Tüketerek şaheserler oluşmaz.

Üreterek sanat eserleri yapılır. Bunun için de ter akıtılır, emek verilir, zorluklarla mücadele edilir, onlara göğüs gerilir ve sorumluluk üstlenilir. Sorumlu davranışların temel felsefesi duyarlı olmaktır.

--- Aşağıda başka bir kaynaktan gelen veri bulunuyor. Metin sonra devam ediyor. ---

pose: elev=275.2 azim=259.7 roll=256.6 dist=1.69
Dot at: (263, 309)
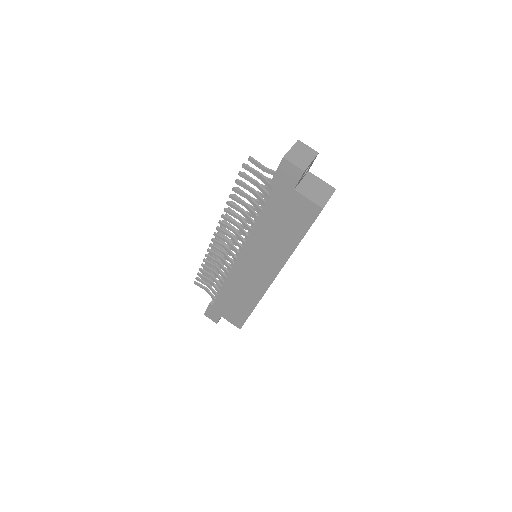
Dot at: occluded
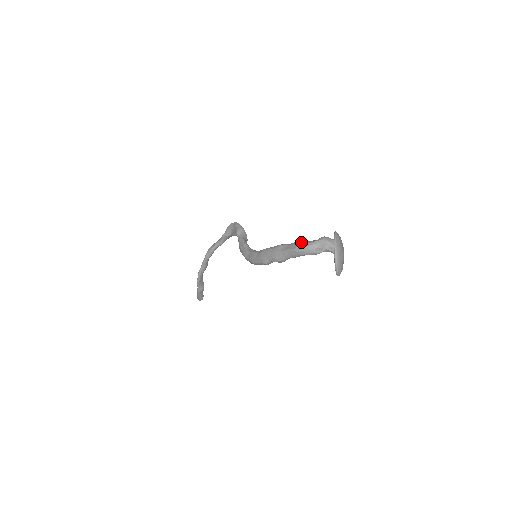
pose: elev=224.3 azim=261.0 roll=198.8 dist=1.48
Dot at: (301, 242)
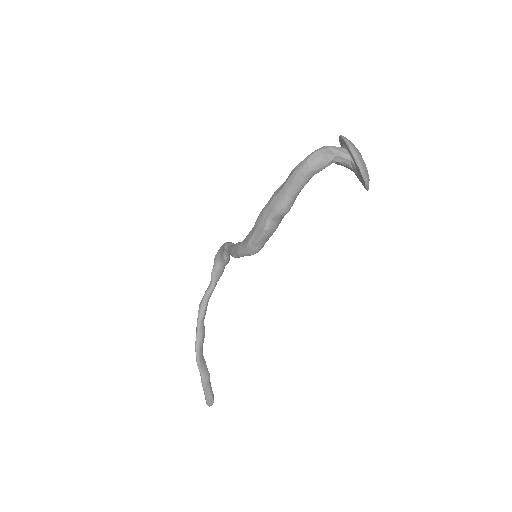
Dot at: (300, 162)
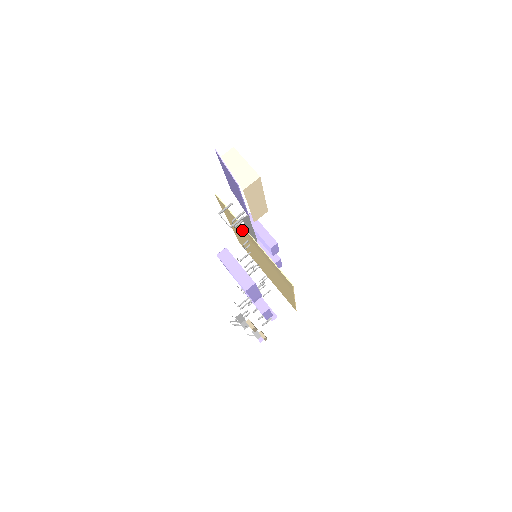
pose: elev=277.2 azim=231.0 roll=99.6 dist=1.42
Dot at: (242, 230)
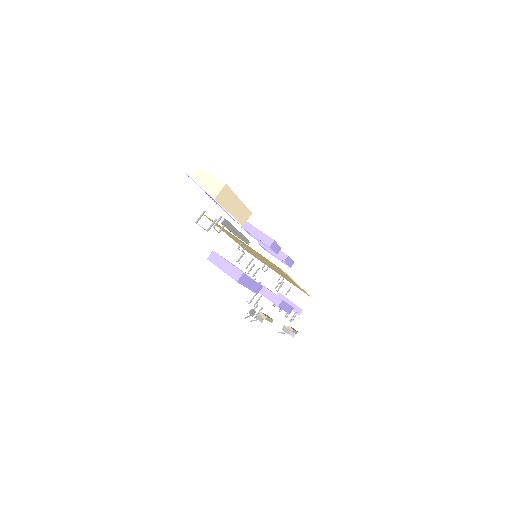
Dot at: occluded
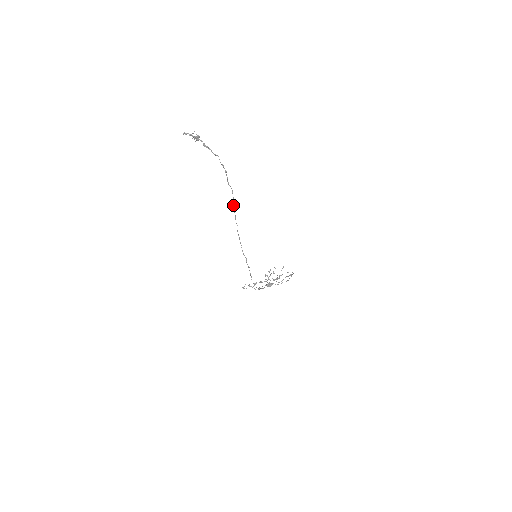
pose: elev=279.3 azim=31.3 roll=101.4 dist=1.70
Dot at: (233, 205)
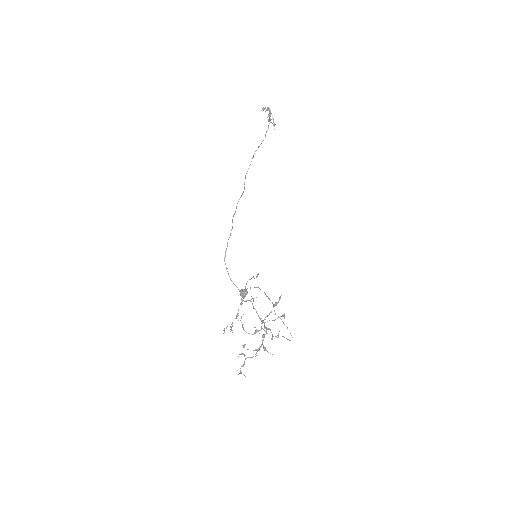
Dot at: occluded
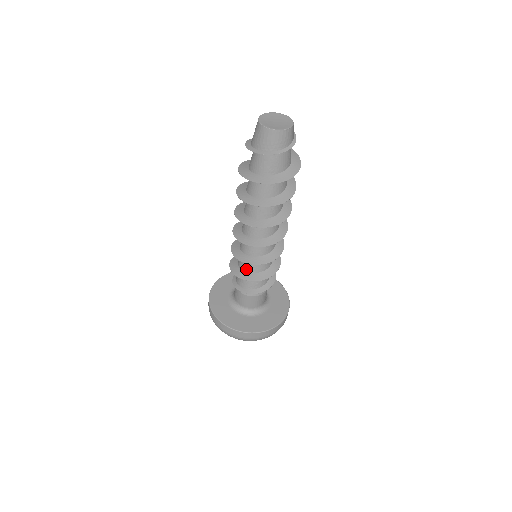
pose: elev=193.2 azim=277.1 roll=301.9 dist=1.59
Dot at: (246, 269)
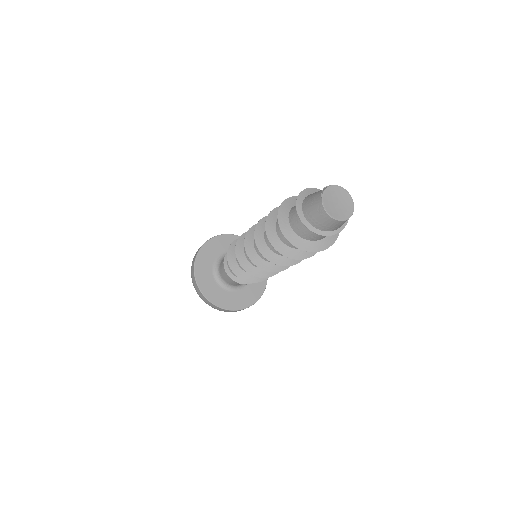
Dot at: occluded
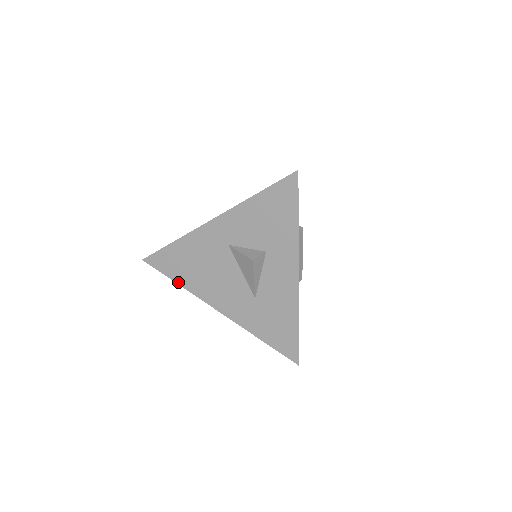
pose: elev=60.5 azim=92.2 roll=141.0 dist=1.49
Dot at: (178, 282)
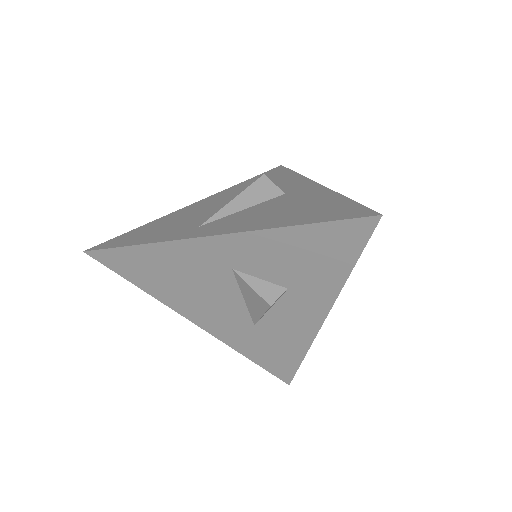
Dot at: (141, 287)
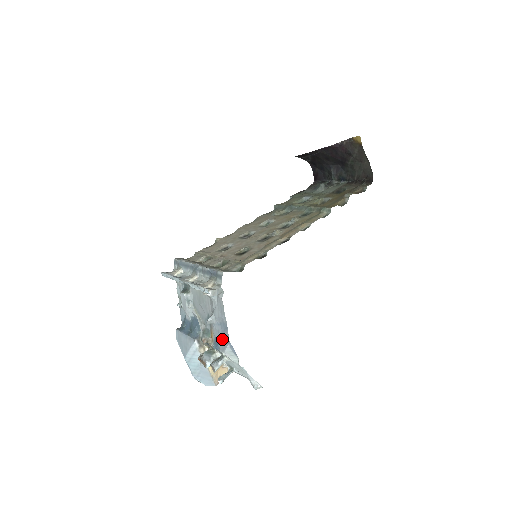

Canının istediği gibi olma kolaylığından uzak, bilinçli davranışın zorluklarını seçmektir.

Tesadüf ve gelişigüzelliklerin ortaya çıkardığı olumlu sonuçlardan, şahsına bir pay çıkarma hakkını kim kendinde görebilir ki?

Ufku, düşünce derinliği ve duyarlılığı olmayan kimseler, nasıl olur da, erdemli davranışların ötesinde, bir de örnekliği olacak toplumsal heyecanın çevrelediği câzibe merkezi oluşturabilirler?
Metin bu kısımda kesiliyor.